I have written my own Multi-Layer Perceptron in TensorFlow, in which I initialize the weights and biases like this:

# Store layers weight & bias
weights = {
    'h1': tf.Variable(tf.random_normal([n_input, hidden_layer_sizes[0]], 0, 0.1, seed=random_state)),  # 1 hidden layer is mandatory
}
biases = {
    'b1': tf.Variable(tf.random_normal([hidden_layer_sizes[0]], 0, 0.1, seed=random_state)),
}
for i in range(len(hidden_layer_sizes)-1):
    weights['h'+str(i+2)] = tf.Variable(tf.random_normal([hidden_layer_sizes[i], hidden_layer_sizes[i+1]], 0, 0.1, seed=random_state))
    biases['b'+str(i+2)] = tf.Variable(tf.random_normal([hidden_layer_sizes[i+1]], 0, 0.1, seed=random_state))
weights['out'] = tf.Variable(tf.random_normal([hidden_layer_sizes[-1], n_classes], 0, 0.1, seed=random_state))
biases['out'] = tf.Variable(tf.random_normal([n_classes], 0, 0.1, seed=random_state))

The number of hidden layers varies between 1 and 4, depending on the input. I have been reading on the Internet about alternative ways of initializing the weights, and I wonder if they are applicable in the MLP model or only in more complex models like CNNs. For example, the Xavier, the HE, the variance-scaled initialization etc.

Does any of the alternative initializers are applicable in my case and which one is considered the best for this type of network?

2

2 Answers

1
votes

It depends on the size of your MLP. Initializations are generally made for one of two reasons:

  • To prevent exploding or vanishing gradients
  • To initialize more correctly, therefore helping convergence speed and results

Usually for networks with a few layers and for networks with few neurons the initialization does not matter a lot. You can try it out though and see for yourself. Xavier and He are indeed the more better ones. In general there isn't really a "best one" for any type of network and it might pay off to experiment a bit.

0
votes

This is how I implemented it in my code.
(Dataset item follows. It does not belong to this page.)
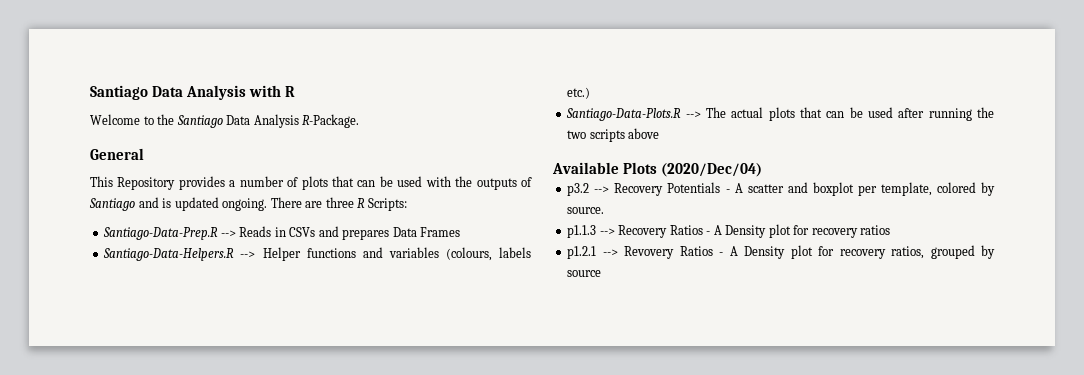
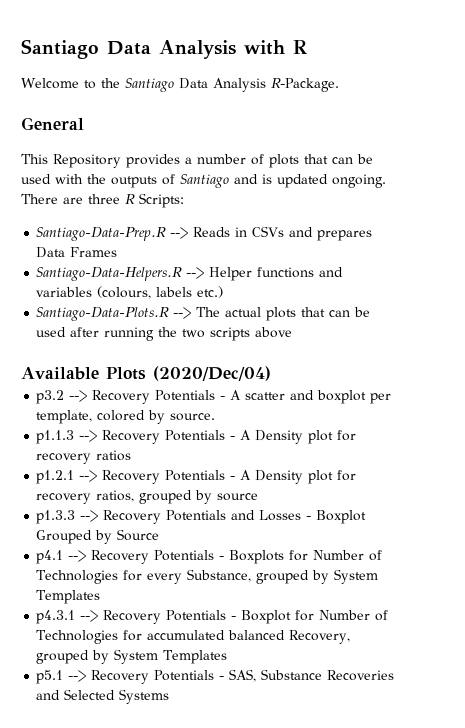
[669,225,703,235] Ratios -> [165,430,226,441] Potentials
[624,246,713,259] Revovery Ratios -> [102,470,226,484] Recovery Potentials
(602, 273) none -> [36,510,367,524] [36,529,160,544] [36,550,383,564] [36,569,379,584] [36,590,101,604] [36,610,389,624] [36,630,351,644] [36,649,228,664] [36,669,395,684] [36,689,170,704] // p1.3.3 --> Recovery Potentials and Losses - Boxplot Grouped by Source // p4.1 --> Recovery Potentials - Boxplots for Number of Technologies for every Substance, grouped by System Templates // p4.3.1 --> Recovery Potentials - Boxplot for Number of Technologies for accumulated balanced Recovery, grouped by System Templates // p5.1 --> Recovery Potentials - SAS, Substance Recoveries and Selected Systems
First I defined the following function:

def get_initial_weights(self, varname, shape, initializer="random_normal"):
    if initializer == 'random_normal':
        return tf.Variable(tf.random_normal(shape=shape, mean=0, stddev=0.1, seed=self.random_state))
    elif initializer == "xavier":
        return tf.get_variable(varname, shape=shape, initializer=tf.contrib.layers.xavier_initializer())
    elif initializer == "he":
        return tf.get_variable(varname, shape=shape, initializer=tf.variance_scaling_initializer())

Then inside the main body of my class I substituted the code in my 1st post for the following:

# Store layers weight & bias
weights = {
    'h1': self.get_initial_weights('h1', [n_input, hidden_layer_sizes[0]], initializer=initializer)
}
biases = {
    'b1': self.get_initial_weights('b1', [hidden_layer_sizes[0]], initializer=initializer)
}
for i in range(len(hidden_layer_sizes)-1):
    weights['h' + str(i + 2)] = self.get_initial_weights('h' + str(i + 2), [hidden_layer_sizes[i], hidden_layer_sizes[i+1]], initializer=initializer)
    biases['b'+str(i+2)] = self.get_initial_weights('b'+str(i+2), [hidden_layer_sizes[i+1]], initializer=initializer)
weights['hout'] = self.get_initial_weights('hout', [hidden_layer_sizes[-1], n_classes], initializer=initializer)
biases['bout'] = self.get_initial_weights('bout', [n_classes], initializer=initializer)